• **出典文書**:
----
説明

磁気検出センサ

【課題】小形化、感度の向上および低コスト化を実現しつつ幅広い用途で使用可能な磁気検出センサを提供する。
【解決手段】フラックスゲート型の磁気検出素子11と、交流電流Ihを出力する交流電流出力部12と、磁気検出素子11に対して交流電流Ihが供給されている状態において磁気検出素子11から出力される電圧信号Svを検出する検出部13とを備え、磁気検出素子11は、導電体で形成されて交流電流Ihの供給によって励磁用の磁界Heを発生する線状の励磁用電極21と、励磁用電極21とは別体に形成されると共に励磁用電極21の近傍に配置されて磁界Heによって励磁される線状の軟磁性体23と、励磁用電極21および軟磁性体23の近傍に配置されて磁界Heの強度および磁気検出素子11に印加される外部からの磁界Heの強度に応じた電圧信号Svを出力する検出コイル24とを備えている。

【発明の詳細な説明】
【技術分野】
【0001】
本発明は、フラックスゲート型の磁気検出素子を備えた磁気検出センサに関するものである。
----
データソースから取得した記録:
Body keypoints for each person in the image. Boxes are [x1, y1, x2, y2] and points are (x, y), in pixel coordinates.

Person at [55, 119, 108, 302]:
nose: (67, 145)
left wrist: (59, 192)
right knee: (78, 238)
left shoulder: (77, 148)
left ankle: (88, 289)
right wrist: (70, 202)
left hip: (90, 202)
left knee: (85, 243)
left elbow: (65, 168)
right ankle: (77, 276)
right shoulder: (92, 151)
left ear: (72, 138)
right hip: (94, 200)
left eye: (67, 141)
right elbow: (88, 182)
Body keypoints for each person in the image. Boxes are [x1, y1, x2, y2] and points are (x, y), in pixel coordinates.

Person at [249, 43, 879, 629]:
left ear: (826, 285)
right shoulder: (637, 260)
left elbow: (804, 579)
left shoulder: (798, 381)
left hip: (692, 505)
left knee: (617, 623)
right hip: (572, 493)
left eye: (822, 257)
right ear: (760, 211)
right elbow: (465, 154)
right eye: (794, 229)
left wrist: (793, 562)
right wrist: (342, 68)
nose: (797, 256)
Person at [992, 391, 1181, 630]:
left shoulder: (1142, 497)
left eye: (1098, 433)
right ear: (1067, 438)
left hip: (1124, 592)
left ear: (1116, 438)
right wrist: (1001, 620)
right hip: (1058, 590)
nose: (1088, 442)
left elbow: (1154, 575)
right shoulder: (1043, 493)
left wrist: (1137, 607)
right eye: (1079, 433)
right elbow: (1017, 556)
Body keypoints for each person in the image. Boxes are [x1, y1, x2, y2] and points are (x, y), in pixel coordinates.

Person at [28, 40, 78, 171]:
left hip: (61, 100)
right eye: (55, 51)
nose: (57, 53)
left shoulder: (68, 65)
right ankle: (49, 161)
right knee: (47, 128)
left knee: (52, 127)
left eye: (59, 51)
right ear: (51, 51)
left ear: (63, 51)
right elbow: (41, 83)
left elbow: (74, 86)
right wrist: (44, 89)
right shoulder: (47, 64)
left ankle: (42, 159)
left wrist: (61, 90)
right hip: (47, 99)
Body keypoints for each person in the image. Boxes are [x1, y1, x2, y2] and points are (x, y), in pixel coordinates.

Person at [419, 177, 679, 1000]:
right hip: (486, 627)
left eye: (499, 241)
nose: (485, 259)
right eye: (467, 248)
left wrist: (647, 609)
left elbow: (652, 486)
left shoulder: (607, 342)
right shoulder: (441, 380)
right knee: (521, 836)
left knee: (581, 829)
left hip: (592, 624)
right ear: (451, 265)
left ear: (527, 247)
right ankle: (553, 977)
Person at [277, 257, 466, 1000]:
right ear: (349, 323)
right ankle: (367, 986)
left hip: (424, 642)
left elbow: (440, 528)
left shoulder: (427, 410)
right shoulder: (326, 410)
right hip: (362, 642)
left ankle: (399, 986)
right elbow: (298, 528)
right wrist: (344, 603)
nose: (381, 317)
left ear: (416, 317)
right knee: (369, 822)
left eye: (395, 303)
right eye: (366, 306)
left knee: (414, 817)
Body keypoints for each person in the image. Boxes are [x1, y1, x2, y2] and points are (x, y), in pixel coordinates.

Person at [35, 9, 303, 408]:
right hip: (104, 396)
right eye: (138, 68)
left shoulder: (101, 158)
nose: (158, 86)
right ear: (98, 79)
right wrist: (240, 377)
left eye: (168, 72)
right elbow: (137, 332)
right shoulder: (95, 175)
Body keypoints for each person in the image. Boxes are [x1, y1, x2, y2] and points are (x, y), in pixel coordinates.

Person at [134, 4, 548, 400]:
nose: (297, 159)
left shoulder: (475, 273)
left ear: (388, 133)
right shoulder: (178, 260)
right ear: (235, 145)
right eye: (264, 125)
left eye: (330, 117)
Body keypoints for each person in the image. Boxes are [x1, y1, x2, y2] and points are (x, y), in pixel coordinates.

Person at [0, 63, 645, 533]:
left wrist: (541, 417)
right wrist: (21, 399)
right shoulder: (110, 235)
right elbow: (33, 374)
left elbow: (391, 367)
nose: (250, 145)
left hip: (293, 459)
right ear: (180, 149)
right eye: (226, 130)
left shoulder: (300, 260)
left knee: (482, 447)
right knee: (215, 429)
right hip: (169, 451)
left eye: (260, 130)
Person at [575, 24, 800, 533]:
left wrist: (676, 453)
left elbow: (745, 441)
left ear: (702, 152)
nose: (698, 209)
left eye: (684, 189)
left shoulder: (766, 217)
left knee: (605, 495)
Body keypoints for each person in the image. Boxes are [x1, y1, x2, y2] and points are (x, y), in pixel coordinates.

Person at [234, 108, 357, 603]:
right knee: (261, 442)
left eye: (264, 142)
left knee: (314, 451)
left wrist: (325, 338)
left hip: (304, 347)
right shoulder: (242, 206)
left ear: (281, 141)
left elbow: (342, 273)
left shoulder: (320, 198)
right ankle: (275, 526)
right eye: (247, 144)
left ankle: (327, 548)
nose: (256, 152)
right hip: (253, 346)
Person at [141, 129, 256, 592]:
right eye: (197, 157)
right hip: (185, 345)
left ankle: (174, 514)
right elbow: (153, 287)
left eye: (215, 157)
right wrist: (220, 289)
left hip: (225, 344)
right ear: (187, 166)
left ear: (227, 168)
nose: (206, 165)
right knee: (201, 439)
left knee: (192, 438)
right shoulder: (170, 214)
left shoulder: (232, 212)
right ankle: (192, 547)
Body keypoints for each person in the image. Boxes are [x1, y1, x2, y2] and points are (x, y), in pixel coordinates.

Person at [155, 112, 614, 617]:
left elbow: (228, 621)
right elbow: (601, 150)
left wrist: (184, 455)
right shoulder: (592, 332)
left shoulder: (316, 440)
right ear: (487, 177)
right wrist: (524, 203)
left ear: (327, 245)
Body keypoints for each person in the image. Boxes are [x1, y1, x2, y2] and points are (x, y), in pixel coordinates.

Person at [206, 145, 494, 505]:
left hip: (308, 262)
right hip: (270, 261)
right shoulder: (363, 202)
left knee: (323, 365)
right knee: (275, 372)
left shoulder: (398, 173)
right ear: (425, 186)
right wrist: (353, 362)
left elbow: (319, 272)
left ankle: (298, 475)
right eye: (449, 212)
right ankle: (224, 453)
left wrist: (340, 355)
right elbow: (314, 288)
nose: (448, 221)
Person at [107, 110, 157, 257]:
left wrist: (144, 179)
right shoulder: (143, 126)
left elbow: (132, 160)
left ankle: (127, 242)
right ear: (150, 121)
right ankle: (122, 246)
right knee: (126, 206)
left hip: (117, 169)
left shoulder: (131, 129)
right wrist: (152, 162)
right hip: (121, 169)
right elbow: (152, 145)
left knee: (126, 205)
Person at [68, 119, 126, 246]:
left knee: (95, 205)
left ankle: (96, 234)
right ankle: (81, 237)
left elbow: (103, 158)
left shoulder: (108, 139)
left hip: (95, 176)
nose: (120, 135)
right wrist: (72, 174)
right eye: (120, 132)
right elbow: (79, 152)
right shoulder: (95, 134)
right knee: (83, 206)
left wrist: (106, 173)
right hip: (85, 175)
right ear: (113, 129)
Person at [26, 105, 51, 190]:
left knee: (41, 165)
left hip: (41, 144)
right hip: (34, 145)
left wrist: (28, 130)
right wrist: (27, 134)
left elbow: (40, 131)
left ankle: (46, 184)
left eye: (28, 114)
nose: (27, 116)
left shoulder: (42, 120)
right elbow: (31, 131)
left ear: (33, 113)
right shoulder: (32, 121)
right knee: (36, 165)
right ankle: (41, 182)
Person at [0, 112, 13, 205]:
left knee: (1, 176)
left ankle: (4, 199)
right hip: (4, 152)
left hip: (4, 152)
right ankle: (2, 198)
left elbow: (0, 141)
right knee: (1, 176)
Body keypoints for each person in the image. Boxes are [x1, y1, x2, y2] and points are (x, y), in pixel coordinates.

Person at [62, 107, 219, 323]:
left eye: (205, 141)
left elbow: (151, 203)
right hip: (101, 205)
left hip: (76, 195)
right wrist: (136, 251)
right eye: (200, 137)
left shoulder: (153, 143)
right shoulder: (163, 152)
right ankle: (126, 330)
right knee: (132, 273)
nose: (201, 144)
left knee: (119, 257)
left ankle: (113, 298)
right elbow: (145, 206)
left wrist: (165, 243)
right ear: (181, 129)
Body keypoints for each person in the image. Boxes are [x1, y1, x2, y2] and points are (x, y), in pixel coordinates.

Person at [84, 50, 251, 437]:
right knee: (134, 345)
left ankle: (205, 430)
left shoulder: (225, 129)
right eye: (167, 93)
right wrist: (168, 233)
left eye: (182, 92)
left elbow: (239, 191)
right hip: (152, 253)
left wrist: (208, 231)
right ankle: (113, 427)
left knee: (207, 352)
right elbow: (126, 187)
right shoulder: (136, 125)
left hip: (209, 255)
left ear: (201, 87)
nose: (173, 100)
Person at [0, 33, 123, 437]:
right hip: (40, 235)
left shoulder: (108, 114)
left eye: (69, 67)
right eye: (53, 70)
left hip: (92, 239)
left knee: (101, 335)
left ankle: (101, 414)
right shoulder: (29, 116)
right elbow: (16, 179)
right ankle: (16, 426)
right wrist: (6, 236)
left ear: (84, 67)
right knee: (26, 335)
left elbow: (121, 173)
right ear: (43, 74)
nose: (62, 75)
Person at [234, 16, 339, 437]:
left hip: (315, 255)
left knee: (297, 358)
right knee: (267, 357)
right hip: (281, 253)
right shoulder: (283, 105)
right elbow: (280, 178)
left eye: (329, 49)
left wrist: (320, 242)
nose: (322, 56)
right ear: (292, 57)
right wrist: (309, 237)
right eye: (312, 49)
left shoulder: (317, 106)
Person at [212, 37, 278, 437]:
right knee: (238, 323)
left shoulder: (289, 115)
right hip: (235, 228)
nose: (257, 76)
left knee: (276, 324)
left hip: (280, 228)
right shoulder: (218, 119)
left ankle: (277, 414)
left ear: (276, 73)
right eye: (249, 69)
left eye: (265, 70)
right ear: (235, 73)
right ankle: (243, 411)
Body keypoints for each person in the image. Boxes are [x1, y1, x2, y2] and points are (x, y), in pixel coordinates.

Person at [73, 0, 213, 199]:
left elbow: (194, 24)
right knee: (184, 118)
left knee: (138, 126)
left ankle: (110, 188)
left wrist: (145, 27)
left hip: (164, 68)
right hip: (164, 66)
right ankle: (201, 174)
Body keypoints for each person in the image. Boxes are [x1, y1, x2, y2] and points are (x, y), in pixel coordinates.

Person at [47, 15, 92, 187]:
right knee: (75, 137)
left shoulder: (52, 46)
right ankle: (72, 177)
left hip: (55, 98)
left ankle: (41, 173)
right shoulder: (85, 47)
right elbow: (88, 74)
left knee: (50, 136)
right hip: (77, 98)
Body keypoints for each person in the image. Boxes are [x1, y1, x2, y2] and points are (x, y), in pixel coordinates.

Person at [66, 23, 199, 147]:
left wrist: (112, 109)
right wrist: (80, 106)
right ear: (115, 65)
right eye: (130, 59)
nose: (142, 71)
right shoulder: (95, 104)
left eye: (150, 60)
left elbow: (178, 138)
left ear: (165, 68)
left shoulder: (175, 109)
----
• **作業指示**: 磁気検出センサの説明文のうち【解決手段】の段落で、数字の符号が付いている構成要素を符号とともにすべて挙げよ。

• **解答**:
・磁気検出素子11
・交流電流出力部12
・検出部13
・励磁用電極21
・軟磁性体23
・検出コイル24